◆ Instructions to follow: Beginning at the line that contains "left eye: (65, 63)" and ending at the last line of the records below, retype each line exactly and add nothing.
[[ Input data open ]]
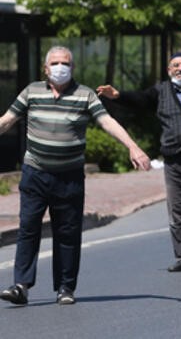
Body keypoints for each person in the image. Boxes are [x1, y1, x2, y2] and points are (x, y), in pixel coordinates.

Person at [0, 46, 151, 306]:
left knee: (67, 233)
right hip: (35, 173)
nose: (61, 67)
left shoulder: (85, 95)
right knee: (28, 228)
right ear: (45, 69)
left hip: (69, 176)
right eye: (55, 63)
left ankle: (65, 287)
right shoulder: (31, 91)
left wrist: (132, 146)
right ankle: (21, 285)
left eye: (65, 63)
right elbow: (6, 120)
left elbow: (107, 122)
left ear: (73, 68)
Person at [97, 20, 181, 272]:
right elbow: (140, 99)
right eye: (176, 65)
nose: (180, 69)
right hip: (176, 159)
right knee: (179, 211)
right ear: (169, 70)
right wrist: (118, 95)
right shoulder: (160, 91)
[[ Input data closed ]]
◆ Task answer:
left eye: (65, 63)
right elbow: (6, 120)
left elbow: (107, 122)
left ear: (73, 68)
Person at [97, 20, 181, 272]:
right elbow: (140, 99)
right eye: (176, 65)
nose: (180, 69)
right hip: (176, 159)
right knee: (179, 211)
right ear: (169, 70)
right wrist: (118, 95)
right shoulder: (160, 91)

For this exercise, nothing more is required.